In last year's Storage magazine survey of storage managers, 69% said they plan to implement or evaluate deduplication...
this year. With the idea of deduplicating data becoming so popular, many wonder if it can go beyond backup to primary -- or online -- data.
But for now, data deduplication remains almost exclusively a backup technology. Nearly all products that use data deduplication are either backup applications or virtual tape libraries (VTL). However, late last year Data Domain Inc. added support for nearline storage -- reference data, online archival and remote disaster recovery -- and Network Appliance Inc.'s (NetApp) A-SIS software works on certain primary, or Tier 1, applications.
Nearly everyone agrees that data deduplication isn't ready for high-transactional data and perhaps never will be. But data deduplication can play a role in more than just backing up data as an alternative to tape.
Data Domain CEO Frank Slootman said that customers are using his company's devices for what he calls "general purpose" storage, but that you'll never see deduplication on transactional databases. "We're not running on Oracle yet, not quite," he said. "That's performance-optimized rather than capacity-optimized storage. They're using us for home directories; for example, employees are mapping their directories to our storage."
As for deduplication on those Oracle databases, don't count on it. "It's unlikely that you'll ever see us running on Oracle," Slootman said. "Deduplication is not interesting unless data has some shelf life. If data lives for a nanosecond, why deduplicate it? That kind of data is only a fraction of people's storage requirements. You're not going to dedupe for 1% of your data."
NetApp offers A-SIS data deduplication for what it calls "light-duty" applications as a feature of its Data OnTap operating system. By light-duty applications, NetApp refers to volumes that contain primary data, which are not performance-driven.
"We think deduplication is not just for backup data, but for primary storage," said Jay Kidd, NetApp's chief marketing officer. "Hundreds of customers have turned on dedupe in OnTap within FlexVol [volume-provisioning software]. We've seen it used across a wide range of applications. We're not encouraging people to do it with anything that's transactional or performance-intensive, but people are doing it with things like home directories, CAD files and virtual machine instances."
NetApp went against the tide with deduplication, starting with primary storage instead of its NearStore VTL product. Kidd said NetApp is in the final testing stage of deduplication for NearStore and will soon offer it as software-add.
"It's a different algorithm than in OnTap, and we're taking testing and validation of it very seriously," Kidd said. "With anything related to deduplication, quality has to be a notch higher than anything else. If you lose a piece of disk or a piece of the archive, you lose a lot of data."
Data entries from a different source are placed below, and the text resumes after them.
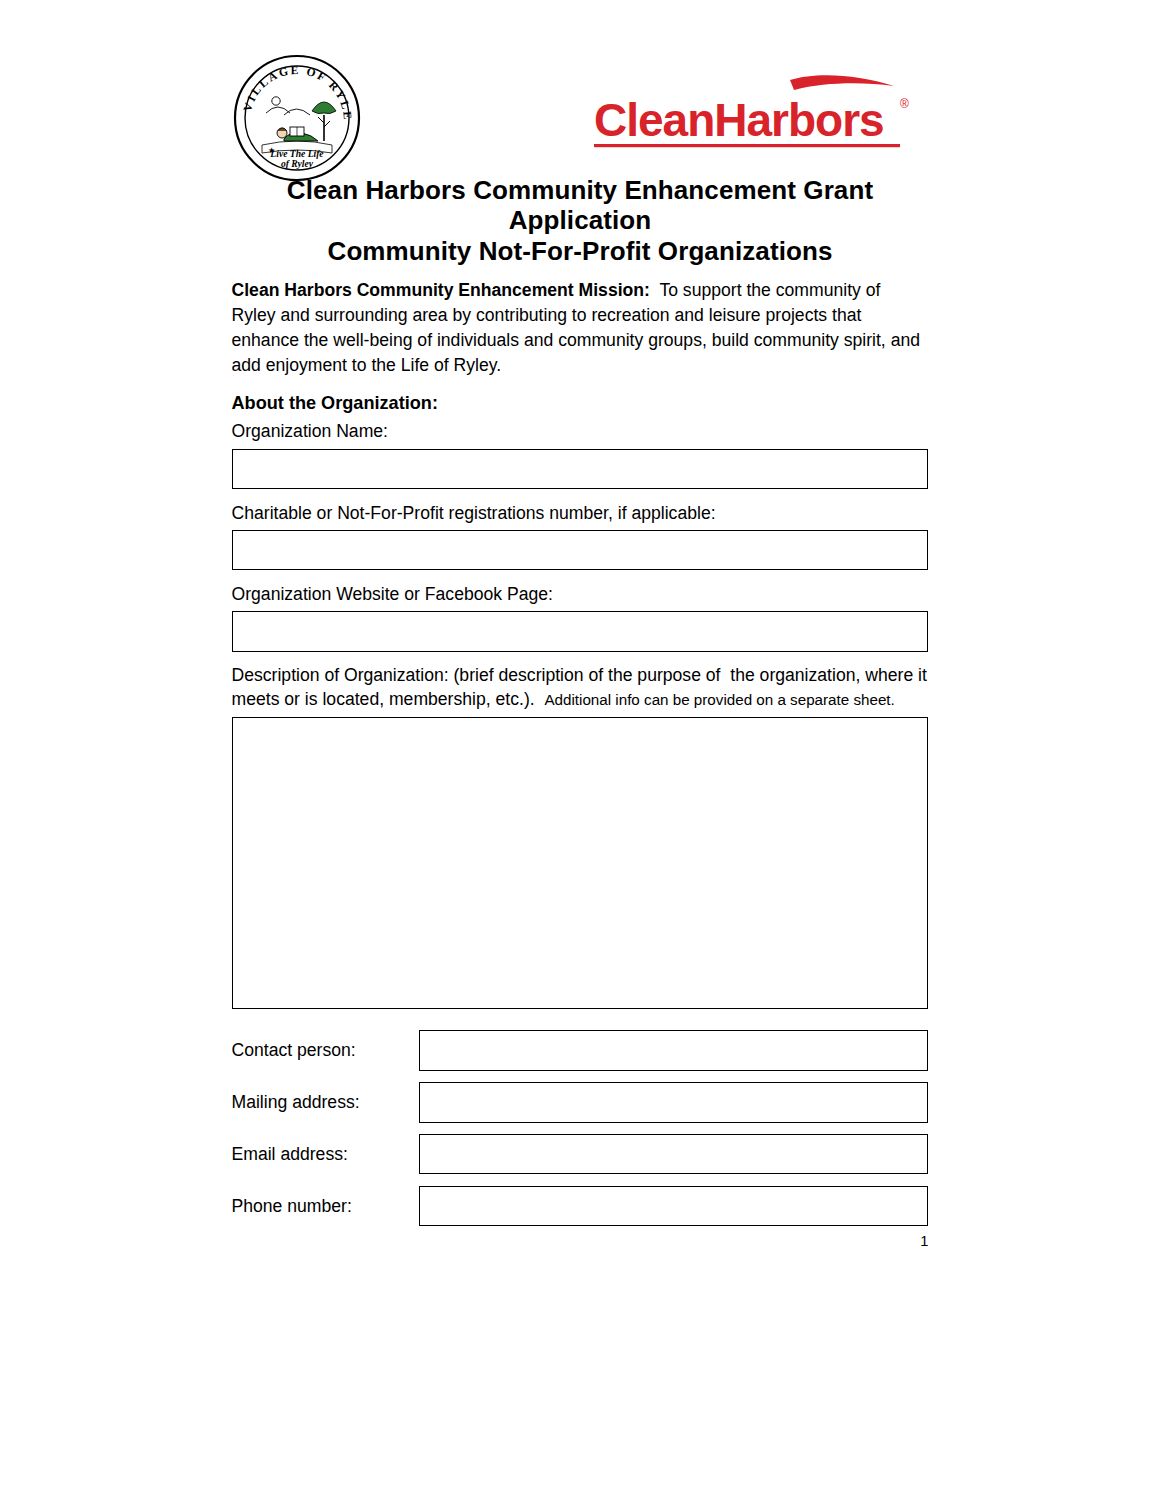VILLAGE OF RYLEY Live The Life of Ryley ★
CleanHarbors ®
Clean Harbors Community Enhancement Grant Application Community Not-For-Profit Organizations
Clean Harbors Community Enhancement Mission: To support the community of Ryley and surrounding area by contributing to recreation and leisure projects that enhance the well-being of individuals and community groups, build community spirit, and add enjoyment to the Life of Ryley.
About the Organization:
Organization Name:
Charitable or Not-For-Profit registrations number, if applicable:
Organization Website or Facebook Page:
Description of Organization: (brief description of the purpose of the organization, where it meets or is located, membership, etc.). Additional info can be provided on a separate sheet.
Contact person:
Mailing address:
Email address:
Phone number:
1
Analysts say it's unlikely that data deduplication in its current form will ever be used in mainstream primary storage. They maintain that the type of compression Storewize Inc. uses in its STN appliances and Ocarina Networks claims to be working on is better suited for primary data than deduplication. These vendors use an optimized version of the Lempel-Ziv (LZ) compression between the server and storage arrays.
"Reducing the size of primary storage is going to be the next wave, but on the primary side you need different kinds of technology," said Arun Taneja, founder and consulting analyst at the Taneja Group. "It's not the same as the deduplication that's out there now. Conceptually, I don't know how you use existing dedupe technology for primary storage. Doing dedupe on secondary storage is nontrivial stuff."
Taneja said that advances in LZ compression can reduce data by ratios up to 5 to 1 or 6 to 1, a far cry from the 20 to 1 or so that so many deduplication vendors boast of, but a solid reduction nonetheless.
"The advantage of compressing primary data is it shrinks the most expensive storage down, and it flows through your secondary storage, as well," Taneja said. "Your advantage flows all the way through. It's something we have to pay attention to."
Analyst Greg Schulz of the StorageIO Group said deduplication is too demanding on processors to be the data reduction scheme of choice for primary data.
"NetApp is using it, but the benefits of deduplication don't offset the penalty for online active primary storage," he said. "Moving forward, sure, I could see it as becoming a feature. Eventually, we'll get to it, but we'll need faster processors and better algorithms to get to it. Now it plays to its strength -- nearline, offline data -- where you don't have to pay a penalty to see results. Today for online primary data, you use online compression. With compression, penalties aren't as severe, but you still get a benefit."
Data Domain's Slootman said, "We're a storage company, we're not just a data protection company," perhaps tipping his hand on where he will go next. He said the vendor will add encryption this year, along with bigger and smaller versions of its current product, while trying to broaden beyond backup.
"There are many shades of gray, that's where we still have huge amounts of work to do," Slootman said. "We're going to be gradually adding capabilities to get more transactional-oriented storage, just falling short of [EMC Symmetrix] DMX-class technology."